In our last newsletter, we noted the growing consensus among courts that the Home Affordable Modification Program (HAMP), which is designed to provide homeowners with assistance to avoid foreclosure, does not provide homeowners with a private right of action – meaning that borrowers who were either ineligible or unsuccessful in the modification program cannot sue their servicers and investors for failure to modify the borrowers' loans. In deciding George Clay III v. First Horizon Home Loan Corporation, the Tennessee Court of Appeals has joined the ranks of courts coming to this same conclusion.
The plaintiff, George Clay III (Clay) filed a lawsuit against First Horizon Home Loans (First Horizon) in the Chancery Court of Hamilton County, Tennessee, alleging that First Horizon wrongfully foreclosed on his real property. In his lawsuit, Clay alleged that he executed a Deed of Trust in favor of First Horizon on February 9, 2004. As a result of a drop in income, Clay was apparently unable to maintain the payments due on his home loan with First Horizon. Clay alleges that he contacted First Horizon to inquire about how to handle the drop in income and came to an agreement whereby he could make partial mortgage payments. After attempting to make partial payments which were rejected, Clay allegedly called First Horizon and was told that he needed to make a $3,700 payment to reinstate the loan and that a representative would be contacting him regarding payment options. Allegedly never receiving any contact from First Horizon, the next communication Clay received was that his property was ultimately foreclosed on and sold.

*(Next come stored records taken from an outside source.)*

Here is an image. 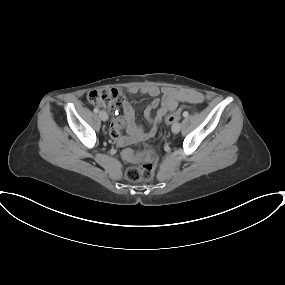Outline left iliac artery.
<instances>
[{
    "mask_svg": "<svg viewBox=\"0 0 285 285\" xmlns=\"http://www.w3.org/2000/svg\"><path fill=\"white\" fill-rule=\"evenodd\" d=\"M183 116H184V117H187V116H188V113H187V112H184V113H183Z\"/></svg>",
    "mask_w": 285,
    "mask_h": 285,
    "instance_id": "44dca946",
    "label": "left iliac artery"
}]
</instances>
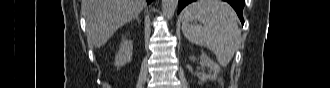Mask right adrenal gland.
Instances as JSON below:
<instances>
[{
    "mask_svg": "<svg viewBox=\"0 0 330 88\" xmlns=\"http://www.w3.org/2000/svg\"><path fill=\"white\" fill-rule=\"evenodd\" d=\"M135 19H136L139 23L141 22L139 16L135 17Z\"/></svg>",
    "mask_w": 330,
    "mask_h": 88,
    "instance_id": "right-adrenal-gland-1",
    "label": "right adrenal gland"
}]
</instances>
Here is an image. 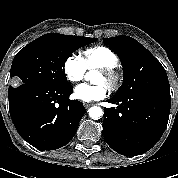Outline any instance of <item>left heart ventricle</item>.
Instances as JSON below:
<instances>
[{
  "label": "left heart ventricle",
  "mask_w": 178,
  "mask_h": 178,
  "mask_svg": "<svg viewBox=\"0 0 178 178\" xmlns=\"http://www.w3.org/2000/svg\"><path fill=\"white\" fill-rule=\"evenodd\" d=\"M94 82L98 83V84L99 83H103V84L107 85V79H106V77L102 73H100V72L96 75V77L94 79Z\"/></svg>",
  "instance_id": "left-heart-ventricle-1"
}]
</instances>
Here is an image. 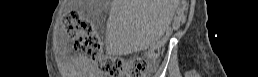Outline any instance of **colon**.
Instances as JSON below:
<instances>
[{"label": "colon", "mask_w": 258, "mask_h": 77, "mask_svg": "<svg viewBox=\"0 0 258 77\" xmlns=\"http://www.w3.org/2000/svg\"><path fill=\"white\" fill-rule=\"evenodd\" d=\"M66 34L74 39L75 52L80 58L95 61L99 72L119 74L126 71L129 76L142 77L148 72V63L143 58L123 59L101 53V45L93 25L80 18L76 12H68L62 18Z\"/></svg>", "instance_id": "1"}]
</instances>
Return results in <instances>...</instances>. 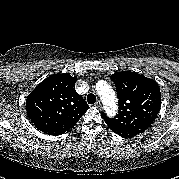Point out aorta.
Returning <instances> with one entry per match:
<instances>
[{
	"mask_svg": "<svg viewBox=\"0 0 179 179\" xmlns=\"http://www.w3.org/2000/svg\"><path fill=\"white\" fill-rule=\"evenodd\" d=\"M97 92L108 115L114 116L117 111V99L114 90L103 80L96 84Z\"/></svg>",
	"mask_w": 179,
	"mask_h": 179,
	"instance_id": "762f6f07",
	"label": "aorta"
}]
</instances>
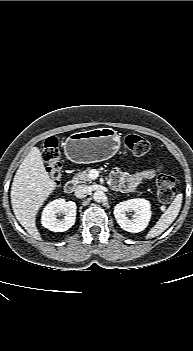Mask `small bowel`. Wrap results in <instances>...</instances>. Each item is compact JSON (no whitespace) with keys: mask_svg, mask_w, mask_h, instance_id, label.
<instances>
[{"mask_svg":"<svg viewBox=\"0 0 193 351\" xmlns=\"http://www.w3.org/2000/svg\"><path fill=\"white\" fill-rule=\"evenodd\" d=\"M153 177V170H144L134 175L115 170L111 173L110 180L112 185L118 189L135 190L142 181L152 179Z\"/></svg>","mask_w":193,"mask_h":351,"instance_id":"c3829d8e","label":"small bowel"}]
</instances>
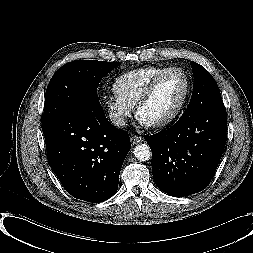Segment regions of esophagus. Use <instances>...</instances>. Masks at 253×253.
I'll return each mask as SVG.
<instances>
[{
  "label": "esophagus",
  "mask_w": 253,
  "mask_h": 253,
  "mask_svg": "<svg viewBox=\"0 0 253 253\" xmlns=\"http://www.w3.org/2000/svg\"><path fill=\"white\" fill-rule=\"evenodd\" d=\"M130 140H131L132 144H138L143 141V138L138 135L132 134L130 136Z\"/></svg>",
  "instance_id": "esophagus-1"
}]
</instances>
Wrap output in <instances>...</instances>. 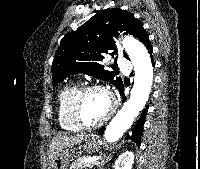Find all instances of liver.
Segmentation results:
<instances>
[{
    "label": "liver",
    "mask_w": 200,
    "mask_h": 169,
    "mask_svg": "<svg viewBox=\"0 0 200 169\" xmlns=\"http://www.w3.org/2000/svg\"><path fill=\"white\" fill-rule=\"evenodd\" d=\"M87 136L85 135H71V136H67V135H56L49 146V162H51L56 154L64 149L67 148L69 146H73L74 144H78L81 141H83Z\"/></svg>",
    "instance_id": "6515ba94"
}]
</instances>
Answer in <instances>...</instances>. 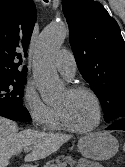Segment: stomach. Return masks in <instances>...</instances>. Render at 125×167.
<instances>
[{"label": "stomach", "instance_id": "0dacf381", "mask_svg": "<svg viewBox=\"0 0 125 167\" xmlns=\"http://www.w3.org/2000/svg\"><path fill=\"white\" fill-rule=\"evenodd\" d=\"M117 139L106 132L87 134L78 141V150L86 158L103 161L113 157L118 152Z\"/></svg>", "mask_w": 125, "mask_h": 167}]
</instances>
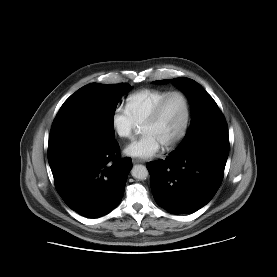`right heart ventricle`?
<instances>
[{
  "label": "right heart ventricle",
  "mask_w": 277,
  "mask_h": 277,
  "mask_svg": "<svg viewBox=\"0 0 277 277\" xmlns=\"http://www.w3.org/2000/svg\"><path fill=\"white\" fill-rule=\"evenodd\" d=\"M169 90L143 89L131 94L126 101V109L138 125H143L160 100Z\"/></svg>",
  "instance_id": "e07e8e85"
}]
</instances>
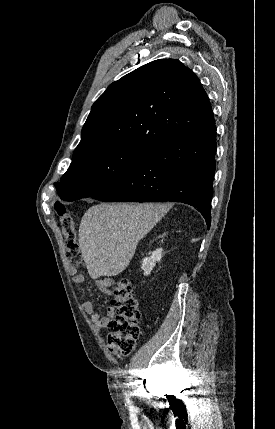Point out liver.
<instances>
[{
  "label": "liver",
  "instance_id": "liver-1",
  "mask_svg": "<svg viewBox=\"0 0 275 429\" xmlns=\"http://www.w3.org/2000/svg\"><path fill=\"white\" fill-rule=\"evenodd\" d=\"M165 204H99L89 208L79 226V247L92 279L122 273L138 242L160 221Z\"/></svg>",
  "mask_w": 275,
  "mask_h": 429
}]
</instances>
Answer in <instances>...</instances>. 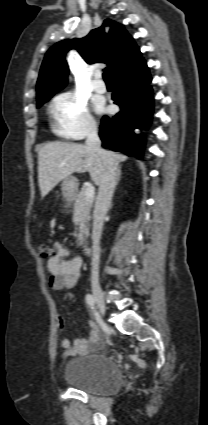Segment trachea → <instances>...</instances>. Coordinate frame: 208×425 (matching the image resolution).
Returning a JSON list of instances; mask_svg holds the SVG:
<instances>
[{
    "label": "trachea",
    "mask_w": 208,
    "mask_h": 425,
    "mask_svg": "<svg viewBox=\"0 0 208 425\" xmlns=\"http://www.w3.org/2000/svg\"><path fill=\"white\" fill-rule=\"evenodd\" d=\"M103 79L105 82H111L110 78L108 77L107 73H103Z\"/></svg>",
    "instance_id": "1"
}]
</instances>
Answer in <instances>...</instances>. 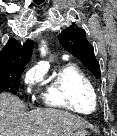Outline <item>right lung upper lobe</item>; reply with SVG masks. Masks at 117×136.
<instances>
[{
  "label": "right lung upper lobe",
  "mask_w": 117,
  "mask_h": 136,
  "mask_svg": "<svg viewBox=\"0 0 117 136\" xmlns=\"http://www.w3.org/2000/svg\"><path fill=\"white\" fill-rule=\"evenodd\" d=\"M33 41L28 40L20 45L15 39H10L0 52V68L9 66H25L32 55Z\"/></svg>",
  "instance_id": "1"
}]
</instances>
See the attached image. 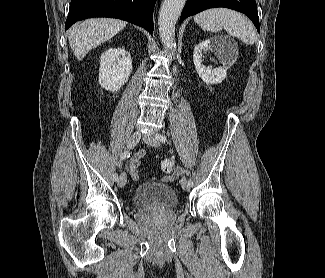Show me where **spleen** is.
I'll return each instance as SVG.
<instances>
[{"mask_svg":"<svg viewBox=\"0 0 325 278\" xmlns=\"http://www.w3.org/2000/svg\"><path fill=\"white\" fill-rule=\"evenodd\" d=\"M194 21L204 31L216 33L224 29L247 45H253L256 41V30L252 23L244 15L230 9H208L195 15Z\"/></svg>","mask_w":325,"mask_h":278,"instance_id":"spleen-1","label":"spleen"}]
</instances>
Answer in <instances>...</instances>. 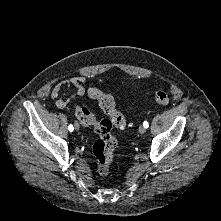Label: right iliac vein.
<instances>
[{
	"instance_id": "obj_1",
	"label": "right iliac vein",
	"mask_w": 221,
	"mask_h": 221,
	"mask_svg": "<svg viewBox=\"0 0 221 221\" xmlns=\"http://www.w3.org/2000/svg\"><path fill=\"white\" fill-rule=\"evenodd\" d=\"M75 129L78 130L79 129V125L77 123H75Z\"/></svg>"
}]
</instances>
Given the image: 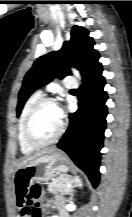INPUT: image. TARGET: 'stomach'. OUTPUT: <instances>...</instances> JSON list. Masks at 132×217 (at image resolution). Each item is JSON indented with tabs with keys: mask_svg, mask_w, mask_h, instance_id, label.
I'll return each mask as SVG.
<instances>
[{
	"mask_svg": "<svg viewBox=\"0 0 132 217\" xmlns=\"http://www.w3.org/2000/svg\"><path fill=\"white\" fill-rule=\"evenodd\" d=\"M71 169L68 156L62 151L42 155L17 168L13 176L15 188L29 187L35 181H48Z\"/></svg>",
	"mask_w": 132,
	"mask_h": 217,
	"instance_id": "stomach-1",
	"label": "stomach"
}]
</instances>
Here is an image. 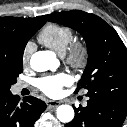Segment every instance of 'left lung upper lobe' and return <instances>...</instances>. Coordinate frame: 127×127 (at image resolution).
Returning a JSON list of instances; mask_svg holds the SVG:
<instances>
[{"instance_id": "obj_1", "label": "left lung upper lobe", "mask_w": 127, "mask_h": 127, "mask_svg": "<svg viewBox=\"0 0 127 127\" xmlns=\"http://www.w3.org/2000/svg\"><path fill=\"white\" fill-rule=\"evenodd\" d=\"M49 21L77 30L86 41L88 63L75 93L81 88L88 93L100 89L127 91V50L112 27L80 10L55 13Z\"/></svg>"}]
</instances>
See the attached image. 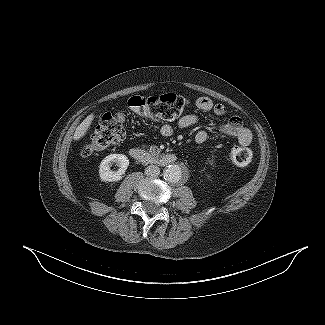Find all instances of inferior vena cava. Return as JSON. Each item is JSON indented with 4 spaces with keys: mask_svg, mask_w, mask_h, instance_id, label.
Masks as SVG:
<instances>
[{
    "mask_svg": "<svg viewBox=\"0 0 325 325\" xmlns=\"http://www.w3.org/2000/svg\"><path fill=\"white\" fill-rule=\"evenodd\" d=\"M160 174L159 167L155 165H150L145 169V175L151 178H155Z\"/></svg>",
    "mask_w": 325,
    "mask_h": 325,
    "instance_id": "1",
    "label": "inferior vena cava"
}]
</instances>
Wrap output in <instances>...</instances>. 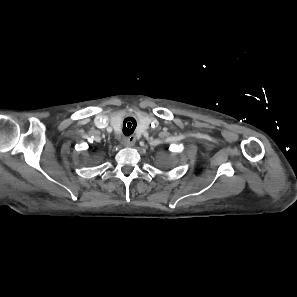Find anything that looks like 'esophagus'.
<instances>
[{"label": "esophagus", "mask_w": 297, "mask_h": 297, "mask_svg": "<svg viewBox=\"0 0 297 297\" xmlns=\"http://www.w3.org/2000/svg\"><path fill=\"white\" fill-rule=\"evenodd\" d=\"M135 141H136L135 136L134 135H131V136L123 139V144L125 146H133L134 143H135Z\"/></svg>", "instance_id": "34e87169"}]
</instances>
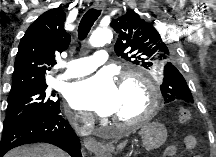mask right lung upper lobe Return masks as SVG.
Segmentation results:
<instances>
[{
    "label": "right lung upper lobe",
    "instance_id": "right-lung-upper-lobe-1",
    "mask_svg": "<svg viewBox=\"0 0 216 157\" xmlns=\"http://www.w3.org/2000/svg\"><path fill=\"white\" fill-rule=\"evenodd\" d=\"M61 8L46 11L35 20L20 41L11 91L46 85L45 71L56 64L55 53L65 51L71 37L63 28Z\"/></svg>",
    "mask_w": 216,
    "mask_h": 157
}]
</instances>
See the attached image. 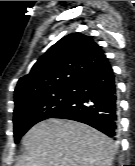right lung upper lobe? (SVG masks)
Here are the masks:
<instances>
[{
    "label": "right lung upper lobe",
    "instance_id": "cb5924a9",
    "mask_svg": "<svg viewBox=\"0 0 135 166\" xmlns=\"http://www.w3.org/2000/svg\"><path fill=\"white\" fill-rule=\"evenodd\" d=\"M107 62L92 37L72 33L60 39L19 79L15 108L75 86L77 81Z\"/></svg>",
    "mask_w": 135,
    "mask_h": 166
}]
</instances>
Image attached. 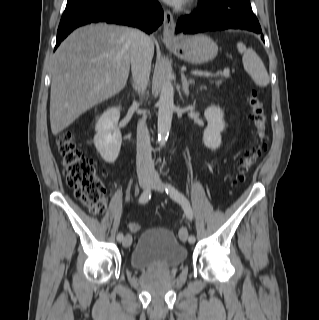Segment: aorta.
<instances>
[{
  "instance_id": "1",
  "label": "aorta",
  "mask_w": 319,
  "mask_h": 320,
  "mask_svg": "<svg viewBox=\"0 0 319 320\" xmlns=\"http://www.w3.org/2000/svg\"><path fill=\"white\" fill-rule=\"evenodd\" d=\"M174 111V88L170 78H167L161 88L158 100V142L164 146L171 129Z\"/></svg>"
}]
</instances>
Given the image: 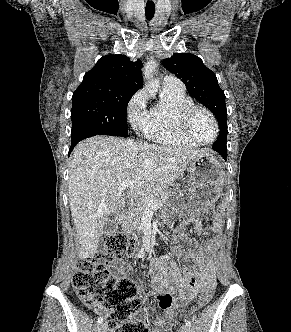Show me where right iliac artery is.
<instances>
[{
    "mask_svg": "<svg viewBox=\"0 0 291 332\" xmlns=\"http://www.w3.org/2000/svg\"><path fill=\"white\" fill-rule=\"evenodd\" d=\"M103 322V317H99L98 319H97V324L99 325V324H101Z\"/></svg>",
    "mask_w": 291,
    "mask_h": 332,
    "instance_id": "1",
    "label": "right iliac artery"
}]
</instances>
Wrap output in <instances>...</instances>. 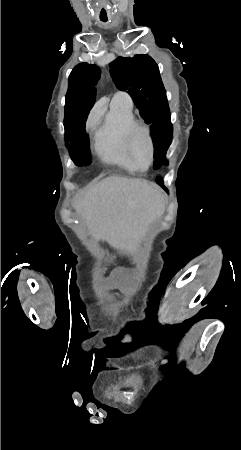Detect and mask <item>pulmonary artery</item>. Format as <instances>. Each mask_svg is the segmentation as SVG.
<instances>
[{"mask_svg": "<svg viewBox=\"0 0 241 450\" xmlns=\"http://www.w3.org/2000/svg\"><path fill=\"white\" fill-rule=\"evenodd\" d=\"M114 100H121V101H125V102H130V97L126 93H117V94H115V96L113 98V101Z\"/></svg>", "mask_w": 241, "mask_h": 450, "instance_id": "e3ab8cb5", "label": "pulmonary artery"}]
</instances>
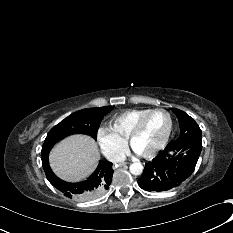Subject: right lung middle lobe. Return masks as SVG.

Clay further alleged in his lawsuit that First Horizon accepted $866,000,000 from the U.S. Department of the Treasury under the Troubled Asset Relief Program (TARP), and that in consideration for those funds, First Horizon allegedly entered into an agreement with the Treasury Department to participate in programs such as HAMP. First Horizon's agreement to participate in HAMP is governed by a Service Provider Agreement (SPA), and Clay alleged that because First Horizon received federal money it should have properly considered him for a home loan modification pursuant to HAMP prior to the foreclosure. Clay claimed that First Horizon breached the SPA with the Treasury Department, of which he claimed to be a beneficiary, by failing to fairly and accurately evaluate him for qualification under HAMP. Among other claims, Clay also asserted that First Horizon was liable to him for negligent implementation of HAMP and wrongful foreclosure.
As a matter of first impression, the Eastern Section of the Tennessee Court of Appeals found that there is no private right of action for borrowers to sue loan servicers under HAMP. In coming to this conclusion, the Court first looked to the history and creation of HAMP. On October 3, 2008, then-President Bush signed into law the Emergency Economic Stabilization Act of 2008 (EESA). Section 109 of the Act required the Secretary of the Treasury to take certain measures to encourage and facilitate loan modifications. The EESA authorized the creation of the Making Home Affordable Program, which consists of two components: 1) the Home Affordable Refinance Program, and 2) HAMP. As is well known by now, HAMP allows for financial assistance to homeowners who have defaulted on their mortgages or who are in imminent risk of default by reducing monthly payments to sustainable levels. The program works by providing financial incentives to participating mortgage servicers to modify the terms of eligible loans. HAMP guidelines require lenders to consider borrowers for loan modifications and suspend foreclosure activities while a given borrower is being evaluated for a modification.
Turning to federal law, which governs interpretation of the HAMP contract, the Tennessee Court of Appeals recognized that courts throughout the United States that have considered the issue have determined that a private right of action does not exist for borrowers to enforce the terms of the EESA or HAMP. These courts have reasoned that since congressional intent expressly indicates that Freddie Mac serves as compliance officer for HAMP, a private cause of action for borrowers was not permitted. Courts have also found that even though homeowners may benefit indirectly from HAMP's incentives to loan servicers, HAMP was designed to provide authority to the Secretary of the Treasury to restore liquidity and stability to the U.S. financial system. Finally, courts have recognized that providing a private right of action to borrowers against loan servicers would contravene the purpose of HAMP – to encourage servicers to modify loans – because it would likely chill servicer participation.
Based on the foregoing reasoning, the Tennessee Court of Appeals found that borrowers do not have a private right of action to sue loan servicers under the HAMP. Accordingly, the Court of Appeals found that Clay's third-party beneficiary claim for breach of the SPA, negligent implementation of HAMP claim, and wrongful foreclosure claim against First Horizon did not state a claim. This opinion mirrors other courts' findings, and is favorable to lenders and servicers in Tennessee by foreclosing borrowers' ability to sue based on HAMP.